2013 was a brutal year for society's faith in Internet security. With the NSA leaks and the huge media controversy that continues to surround Snowden's revelations, Internet users and businesses alike can hardly be blamed for fearing for the safety of their online data.
Read more: The year the NSA hacked the world
As a result, any information shared on the Internet has been labelled "vulnerable and unreliable" and, subsequently, corners of the market have started to draw away from the cloud. AKQA is one such business that is trialling a new Storage Connect platform, that allows access to files across a business but behind a firewall.
Whilst it appears that the media has been successful in instilling fear into businesses that rely on the Internet (which let's face it, is the majority), the question we now have to ask ourselves is whether these revelations around NSA protocol are really ground-breaking or if governments have merely contemporised the ways in which they spy on their enemies and allies.
Administrative data scandals since the 70s, such as Watergate, go to show that government officials have been delving into confidential information for decades. If anything, the Internet has improved the transparency of what is happening.
Government agencies have the right to request that popular browsers - such as Google - disclose information about their users. In turn, Google has been publishing transparency reports since 2010. Google's bi-annual 2013 transparency report shows that 67 per cent of data requests were at least partially handed over to the British government. The US, perhaps unsurprisingly, exceeded this by divulging between 81-100 per cent of the data, depending on the nature of the request.
Not only have the Snowden discoveries taught us nothing new about government surveillance, but it may also be argued that they have, rather ironically, instilled misplaced panic upon web users. The very nature of the revelations shows that the main and most threatening weaknesses actually lie within companies. Snowden demonstrated how detrimental an employee with wide access to sensitive and confidential data can be to a company or, in this instance, a government agency.

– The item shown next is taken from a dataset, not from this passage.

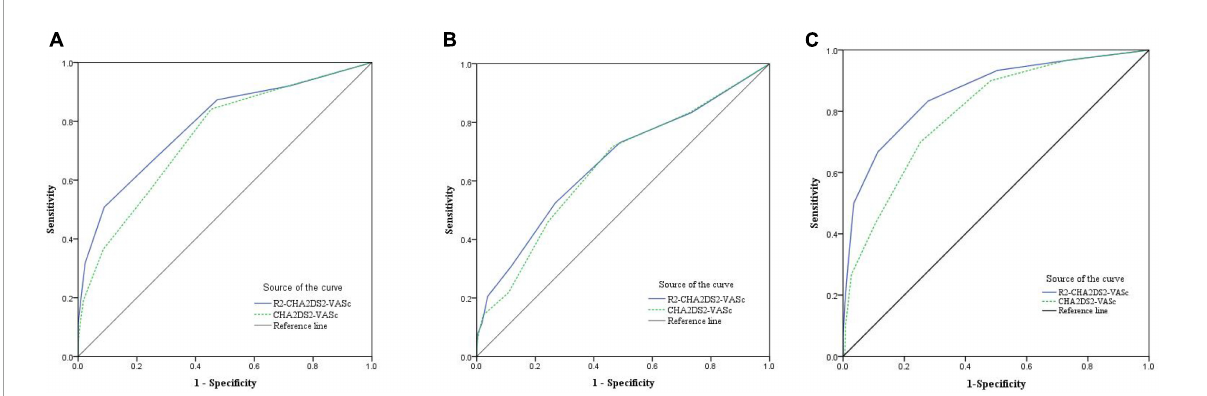
FIGURE1 The ROC curve was used to demonstrate the distinction between the R2-CHA2DS2-VASc score and the CHA2DS2-VASc score and to calculate the cut-off value, sensitivity, and specificity of the R2-CHA2DS2-VASc score in (A) predicting long-term MACE. (B) Predicting no-reflow phenomenon. (C) Predicting worsen heart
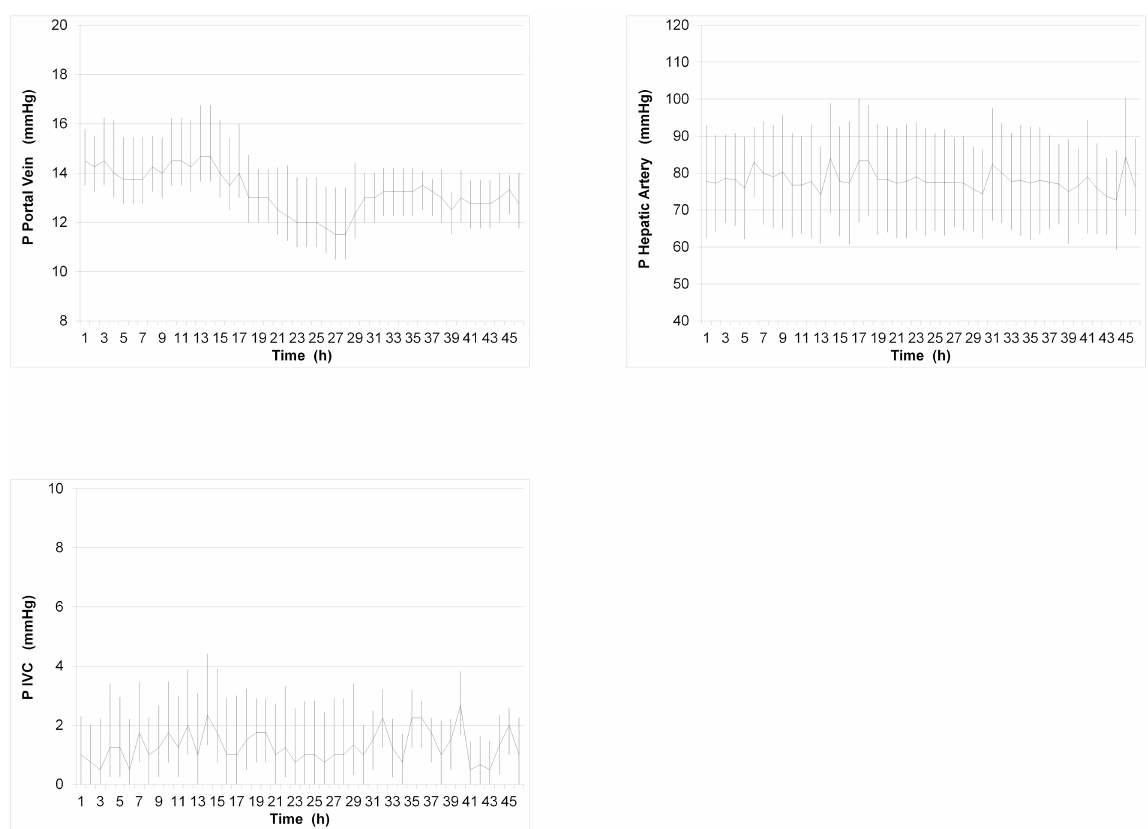
Fig 3. Mean pressures during 46 hours of normothermic perfusion. Control was achievedby regulation of pump speedand inflow to portal venous blood reservoir to keep values within physiologic range. Portal pressurewas based on the principleof autoregulation. (A) Portal pressure ± SD, (B) Arterial pressure ± SD, (C) IVC pressure ± SD. All pressureswere measuredin-line showinglittle variation betweenlivers. (n =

But the irony continues. Cloud storage now appears to be the one place that government agencies cannot access information withheld by Snowden. British and US officials believe that he has stored further, unreleased data stating names of US and allied intelligence personnel behind a sophisticated method of encryption with multiple passwords. This has been said to act as his get-out-of-jail-free card, as he uses the unpublished materials to protect himself against arrest or physical harm.

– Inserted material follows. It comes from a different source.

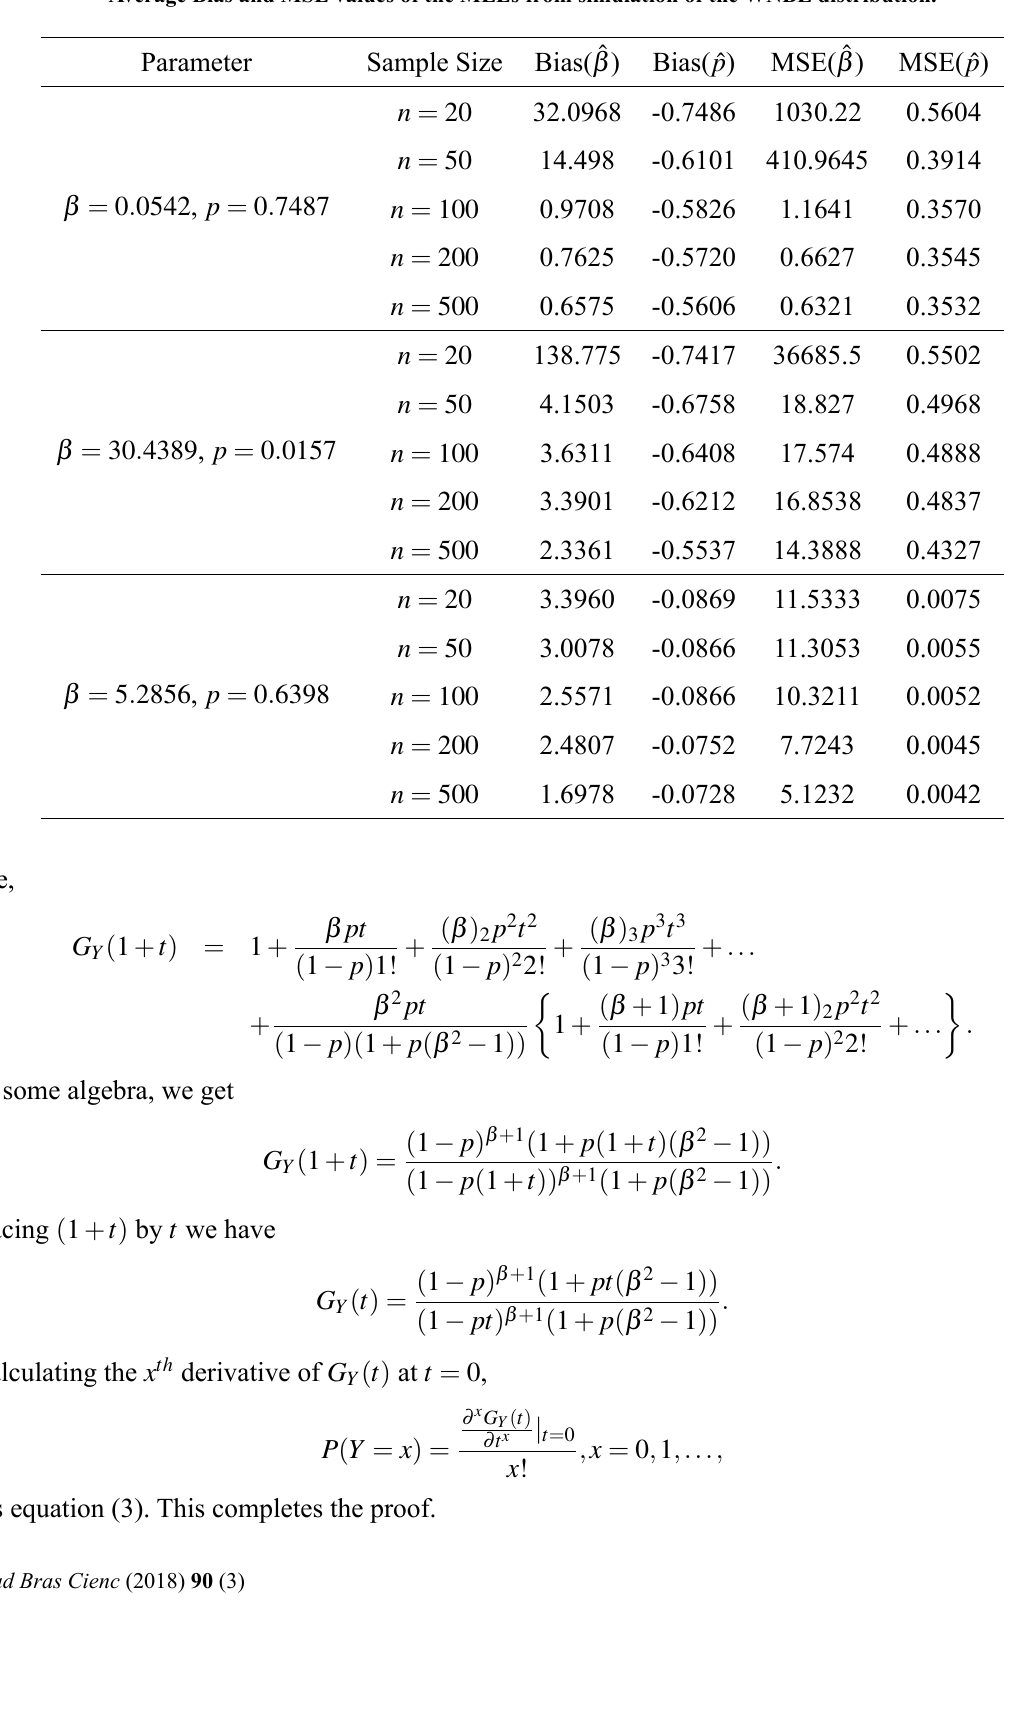
Average Bias and MSE values of the MLEs from simulation of the WNBL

The Snowden case is not unique to this debate. WikiLeaks is another illustration of how encryption can make data impenetrable and safe from hackers but not from employees. Bradley Manning, an ex-US Army officer and the person who leaked the Afghan War Logs, is the only known contributor to WikiLeaks. He is now serving a 35-year long sentence, after revealing to a fellow soldier that he was in possession of the documents. The encryption of WikiLeaks has remained unbroken.
Whilst it is of course advisable to check how secure your information is online before sharing it, perhaps it's time to look closer to home when searching for more secure ways to protect our data.